» **REQUIRED WORK**: Starting at the line containing "Огнестойкие окна EIW-60" and ending at the line containing "Огнестойкие окна Alutech", rewrite those lines of the data with "типа" swapped for "класса" and everything else left as is.

*** Opening of RECORDS FOR THE EXERCISE ***

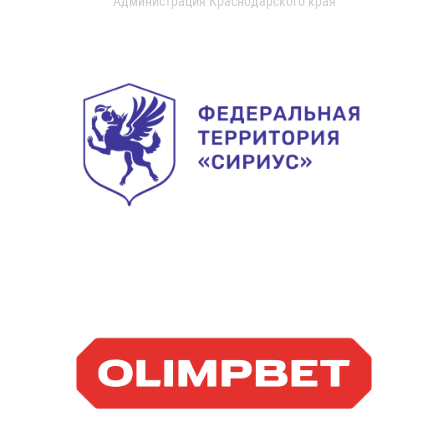
Администрация Краснодарского края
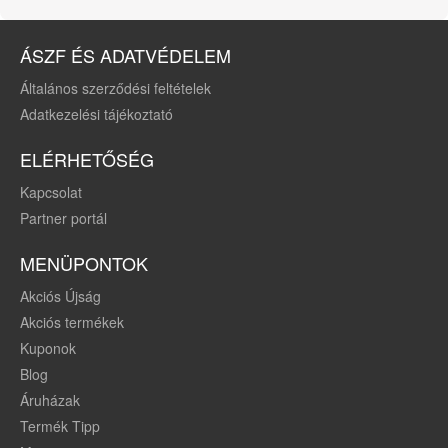
ÁSZF ÉS ADATVÉDELEM
Általános szerződési feltételek
Adatkezelési tájékoztató
ELÉRHETŐSÉG
Kapcsolat
Partner portál
MENÜPONTOK
Akciós Újság
Akciós termékek
Kuponok
Blog
Áruházak
Termék Tipp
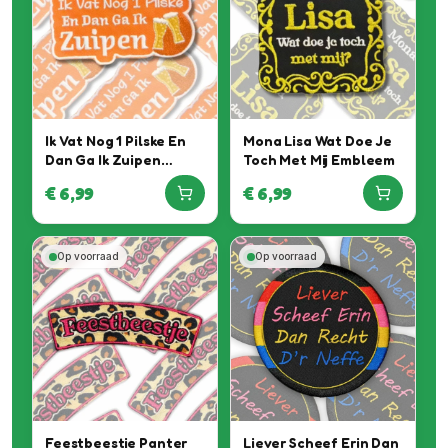
Ik Vat Nog 1 Pilske En
Mona Lisa Wat Doe Je
Dan Ga Ik Zuipen
Toch Met Mij Embleem
Embleem
€
6,99
€
6,99
Op voorraad
Op voorraad
Feestbeestje Panter
Liever Scheef Erin Dan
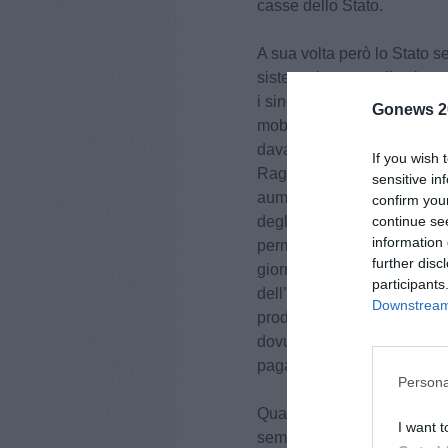
casse dello Stato.
A sua volta però lo Stato 
sistematicamente il valor
i sindacati di categoria Fp 
Gonews 2
mobilitazione per il prossi
davanti alla sede del MEF, 
If you wish 
Ragionerie territoriali. Se ne
sensitive in
aumentato e con esso gli int
confirm you
degli accordi sulla produtt
continue se
information 
permesso di tenere aperti i s
further disc
giorno e 362 giorni l’anno.
participants
dell’Economia, nonostante i 
Downstream 
produttività e nonostante l
dovuto velocizzare l’utilizzo
pagamento ai lavoratori del
Persona
Quanto ai decisori politici,
I want t
sembrano intenti a cercare g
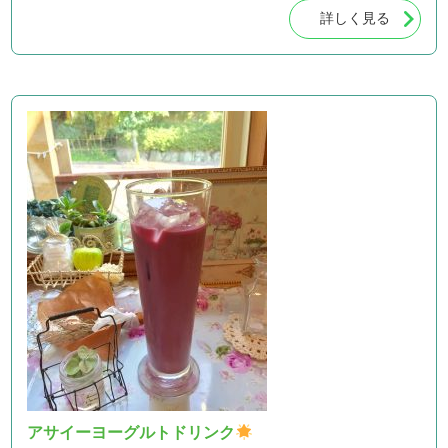
詳しく見る
アサイーヨーグルトドリンク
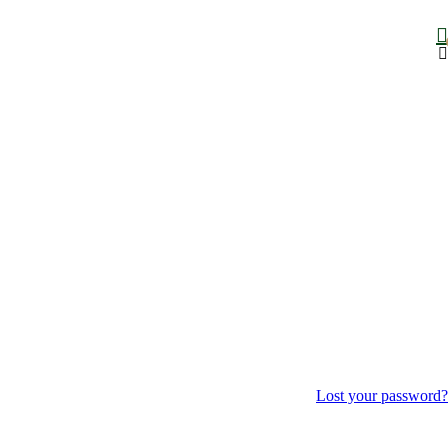
Lost your password?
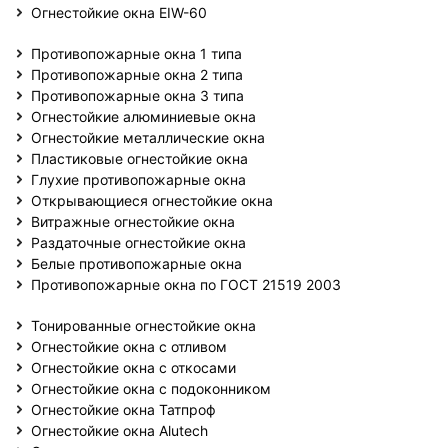
Огнестойкие окна EIW-60
Противопожарные окна 1 типа
Противопожарные окна 2 типа
Противопожарные окна 3 типа
Огнестойкие алюминиевые окна
Огнестойкие металлические окна
Пластиковые огнестойкие окна
Глухие противопожарные окна
Открывающиеся огнестойкие окна
Витражные огнестойкие окна
Раздаточные огнестойкие окна
Белые противопожарные окна
Противопожарные окна по ГОСТ 21519 2003
Тонированные огнестойкие окна
Огнестойкие окна с отливом
Огнестойкие окна с откосами
Огнестойкие окна с подоконником
Огнестойкие окна Татпроф
Огнестойкие окна Alutech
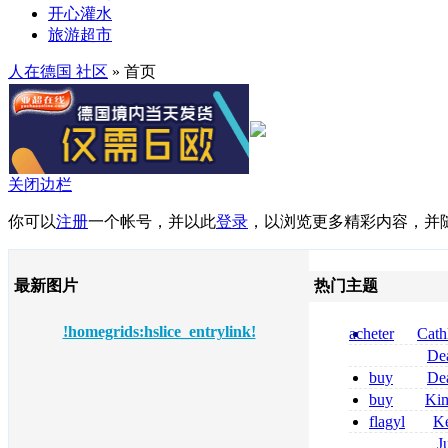
开心灌水
旅游超市
人在德国 社区
» 首页
关闭边栏
你可以
注册
一个帐号，并以此
登录
，以浏览更多精彩内容，并
最新图片
热门主题
!homegrids:hslice_entrylink!
acheter
Cath
dapsone site fia
De
tizanidine achat
buy
De
sans ordonnanc
pregabalin 300 
buy
Ki
pregabalin 300 
zolpidem usa b
flagyl
Ke
online bestellen
J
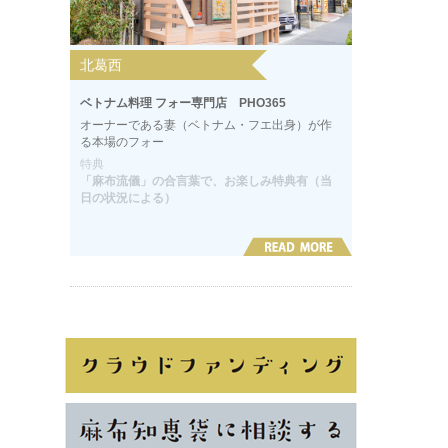
北葛西
ベトナム料理 フォー専門店 PHO365
オーナーである妻（ベトナム・フエ出身）が作
る本場のフォー
特典
「麻布流儀」の合言葉で、お楽しみ特典有（当
日の状況による）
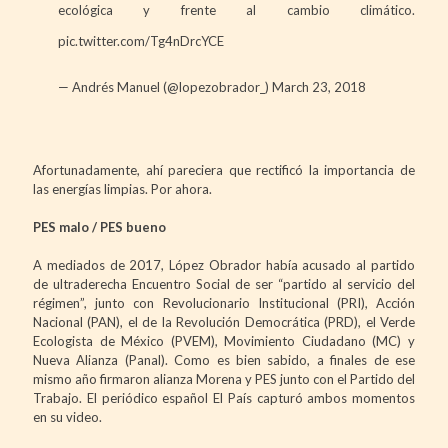
ecológica y frente al cambio climático.
pic.twitter.com/Tg4nDrcYCE
— Andrés Manuel (@lopezobrador_)
March 23, 2018
Afortunadamente, ahí pareciera que rectificó la importancia de
las energías limpias. Por ahora.
PES malo / PES bueno
A mediados de 2017, López Obrador había acusado al partido
de ultraderecha Encuentro Social de ser “partido al servicio del
régimen”, junto con Revolucionario Institucional (PRI), Acción
Nacional (PAN), el de la Revolución Democrática (PRD), el Verde
Ecologista de México (PVEM), Movimiento Ciudadano (MC) y
Nueva Alianza (Panal). Como es bien sabido, a finales de ese
mismo año firmaron alianza Morena y PES junto con el Partido del
Trabajo. El periódico español El País capturó ambos momentos
en su video.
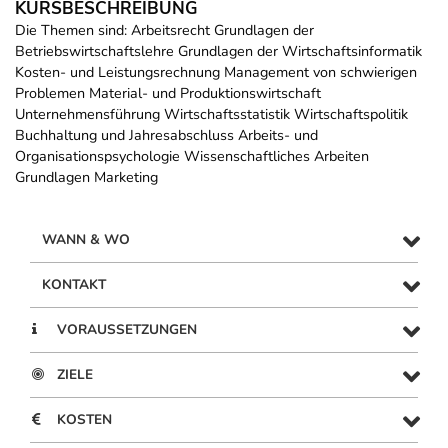
KURSBESCHREIBUNG
Die Themen sind: Arbeitsrecht Grundlagen der
Betriebswirtschaftslehre Grundlagen der Wirtschaftsinformatik
Kosten- und Leistungsrechnung Management von schwierigen
Problemen Material- und Produktionswirtschaft
Unternehmensführung Wirtschaftsstatistik Wirtschaftspolitik
Buchhaltung und Jahresabschluss Arbeits- und
Organisationspsychologie Wissenschaftliches Arbeiten
Grundlagen Marketing
WANN & WO
KONTAKT
VORAUSSETZUNGEN
ZIELE
KOSTEN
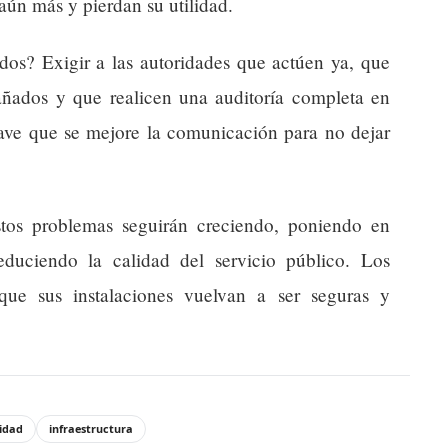
 aún más y pierdan su utilidad.
dos? Exigir a las autoridades que actúen ya, que
añados y que realicen una auditoría completa en
ave que se mejore la comunicación para no dejar
tos problemas seguirán creciendo, poniendo en
educiendo la calidad del servicio público. Los
que sus instalaciones vuelvan a ser seguras y
idad
infraestructura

*** Close of RECORDS FOR THE EXERCISE ***

» **EXERCISE ANSWER**:
Огнестойкие окна EIW-60
Противопожарные окна 1 класса
Противопожарные окна 2 класса
Противопожарные окна 3 класса
Огнестойкие алюминиевые окна
Огнестойкие металлические окна
Пластиковые огнестойкие окна
Глухие противопожарные окна
Открывающиеся огнестойкие окна
Витражные огнестойкие окна
Раздаточные огнестойкие окна
Белые противопожарные окна
Противопожарные окна по ГОСТ 21519 2003
Тонированные огнестойкие окна
Огнестойкие окна с отливом
Огнестойкие окна с откосами
Огнестойкие окна с подоконником
Огнестойкие окна Татпроф
Огнестойкие окна Alutech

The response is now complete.